Hijacker captured after police commandos storm bus

GERMAN police stormed a hijacked city bus yesterday to end a nearly seven-hour hostage drama without bloodshed, freeing the remaining six hostages held by a man armed with a pistol.

Police commandos stormed the bus and captured the hijacker, who had freed most of his hostages after stopping the bus on an autobahn highway south of Hanover, police spokesman Walter Wollott said.

A television reporter at the scene said he heard no shots fired. The hijacker was not injured in the storming, officials said.

The armed man hijacked a bus in the northern German city of Bremen yesterday, taking 18 passengers, including children, hostage and leading police on a cross-country highway chase.

The hijacker took a seat behind the driver, and with a gun trained on his back forced the bus onto the autobahn, with police cars and ambulances trailing at a distance.
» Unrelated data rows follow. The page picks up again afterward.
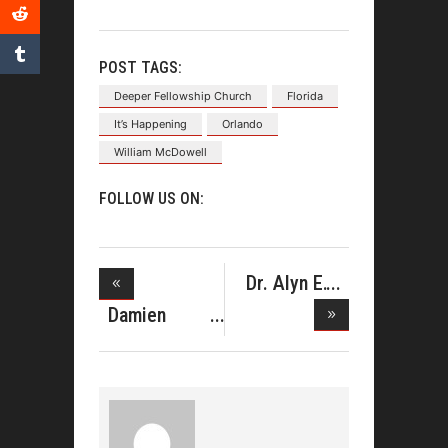
POST TAGS:
Deeper Fellowship Church
Florida
It’s Happening
Orlando
William McDowell
FOLLOW US ON:
Dr. Alyn E.
Waller A
Damien
Sneed
Announc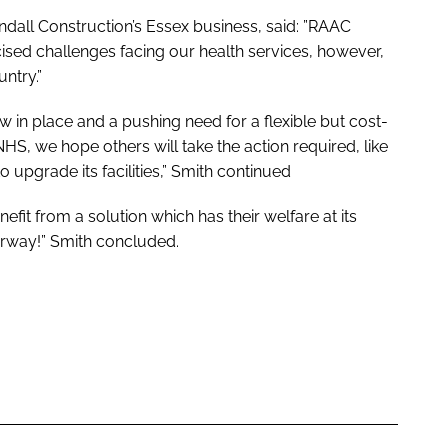
dall Construction’s Essex business, said: ”RAAC
cised challenges facing our health services, however,
untry.”
 in place and a pushing need for a flexible but cost-
HS, we hope others will take the action required, like
upgrade its facilities,” Smith continued
it from a solution which has their welfare at its
derway!” Smith concluded.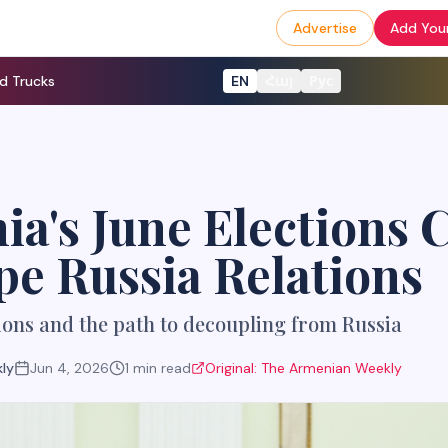
Advertise
Add Your
d Trucks
EN
Հայ
Рус
a's June Elections 
e Russia Relations
ons and the path to decoupling from Russia
ly
Jun 4, 2026
1
min read
Original:
The Armenian Weekly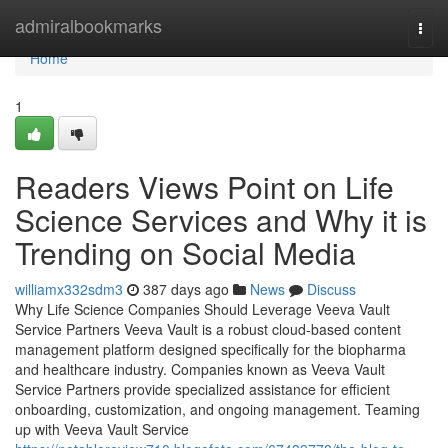
Home
admiralbookmarks
Togg
navi
Home
1
Readers Views Point on Life
Science Services and Why it is
Trending on Social Media
williamx332sdm3
387 days ago
News
Discuss
Why Life Science Companies Should Leverage Veeva Vault
Service Partners Veeva Vault is a robust cloud-based content
management platform designed specifically for the biopharma
and healthcare industry. Companies known as Veeva Vault
Service Partners provide specialized assistance for efficient
onboarding, customization, and ongoing management. Teaming
up with Veeva Vault Service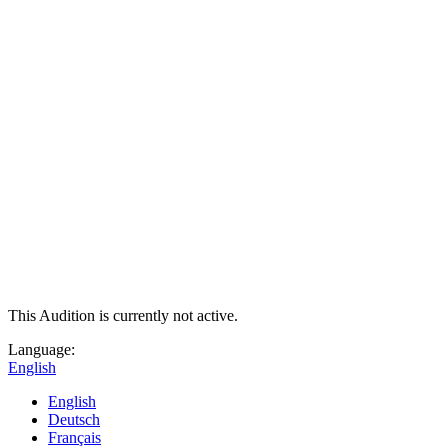
This Audition is currently not active.
Language:
English
English
Deutsch
Français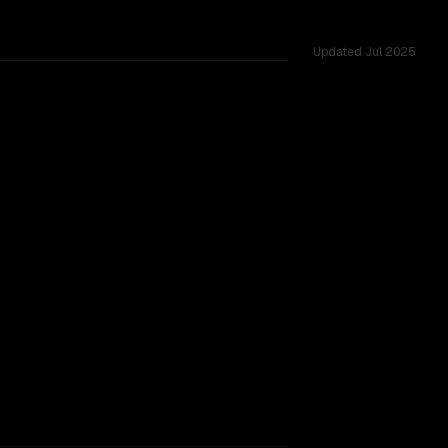
Updated
Jul 2025
es.
um
vider backing.
TOO CLOSE TO CALL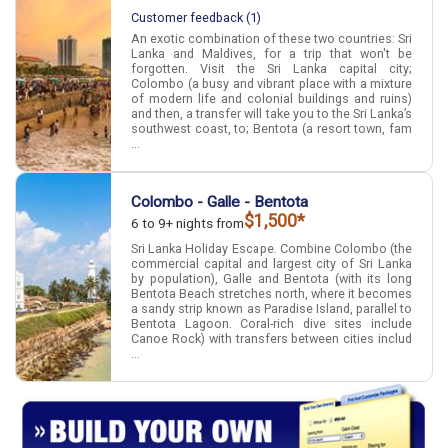
Customer feedback (1)
An exotic combination of these two countries: Sri
Lanka and Maldives, for a trip that won't be
forgotten. Visit the Sri Lanka capital city;
Colombo (a busy and vibrant place with a mixture
of modern life and colonial buildings and ruins)
and then, a transfer will take you to the Sri Lanka’s
southwest coast, to; Bentota (a resort town, fam
...
Colombo - Galle - Bentota
$1,500*
6 to 9+ nights from
Sri Lanka Holiday Escape. Combine Colombo (the
commercial capital and largest city of Sri Lanka
by population), Galle and Bentota (with its long
Bentota Beach stretches north, where it becomes
a sandy strip known as Paradise Island, parallel to
Bentota Lagoon. Coral-rich dive sites include
Canoe Rock) with transfers between cities includ
...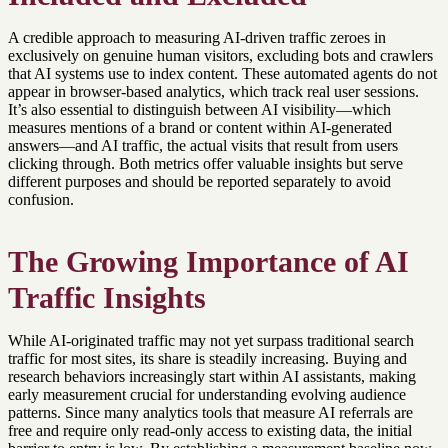
A credible approach to measuring AI-driven traffic zeroes in
exclusively on genuine human visitors, excluding bots and crawlers
that AI systems use to index content. These automated agents do not
appear in browser-based analytics, which track real user sessions.
It’s also essential to distinguish between AI visibility—which
measures mentions of a brand or content within AI-generated
answers—and AI traffic, the actual visits that result from users
clicking through. Both metrics offer valuable insights but serve
different purposes and should be reported separately to avoid
confusion.
The Growing Importance of AI
Traffic Insights
While AI-originated traffic may not yet surpass traditional search
traffic for most sites, its share is steadily increasing. Buying and
research behaviors increasingly start within AI assistants, making
early measurement crucial for understanding evolving audience
patterns. Since many analytics tools that measure AI referrals are
free and require only read-only access to existing data, the initial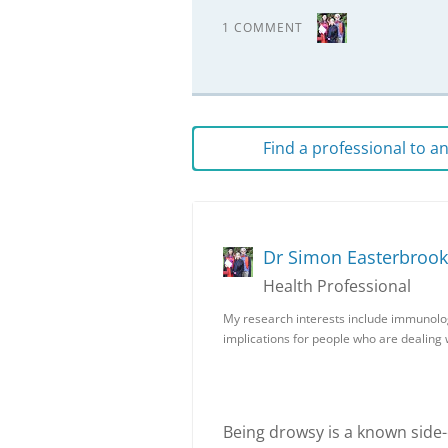
1 COMMENT
Find a professional to 
Dr Simon Easterbrook
Health Professional
My research interests include immunolo
implications for people who are dealing
Being drowsy is a known side-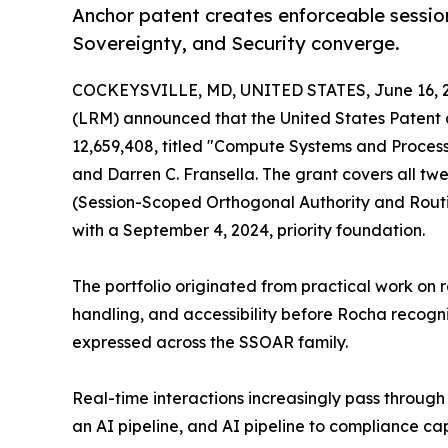
Anchor patent creates enforceable session-
Sovereignty, and Security converge.
COCKEYSVILLE, MD, UNITED STATES, June 16, 
(LRM) announced that the United States Patent 
12,659,408, titled "Compute Systems and Proces
and Darren C. Fransella. The grant covers all twe
(Session-Scoped Orthogonal Authority and Routin
with a September 4, 2024, priority foundation.
The portfolio originated from practical work on 
handling, and accessibility before Rocha recogn
expressed across the SSOAR family.
Real-time interactions increasingly pass throug
an AI pipeline, and AI pipeline to compliance cap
After about two hours, the hijacker stopped the bus on the autobahn south of Hanover, a distance of about 75 miles, and began negotiating with authorities.

He asked for water, a mobile phone and a replacement bus driver and he demanded to speak to Bremen's mayor, Henning Scherf, police spokesman, Ronald Walter said.

His motives remained unclear.

The hijacker gradually freed 10 passengers after stopping, including a man suffering from faintness who police initially said had escaped.

Three passengers were freed or managed to flee at the start of the drama. Several children were among the last remaining captives, Wollott said earlier.

Police said the hijacker fired a shot, but the circumstances were unclear and authorities said they had no reports of injuries.

TV images showed the red-and-white bus speeding along the autobahn with a group of people huddled in the back apparently the hostages and the driver in a vest and tie, with the hijacker perched behind him in a dark shirt and baseball cap.

Police cars ringed the halted bus on a six-lane stretch and authorities closed off the autobahn in both directions near the town of Algermissen, causing huge traffic jams in the Friday afternoon rush hour.

Police said the bus driver contacted them soon after starting his trip at 9.17am, saying he was diverting from his normal route.

A sign at the front of the bus gave the original destination as Bremen's main train station.

Police established telephone contact with the hijacker, described by witnesses as a man with Mediterranean features and about 20 to 25 years old, police spokesman Heiner Melloh said.

Police were trying to persuade the man to surrender without bloodshed, Melloh said.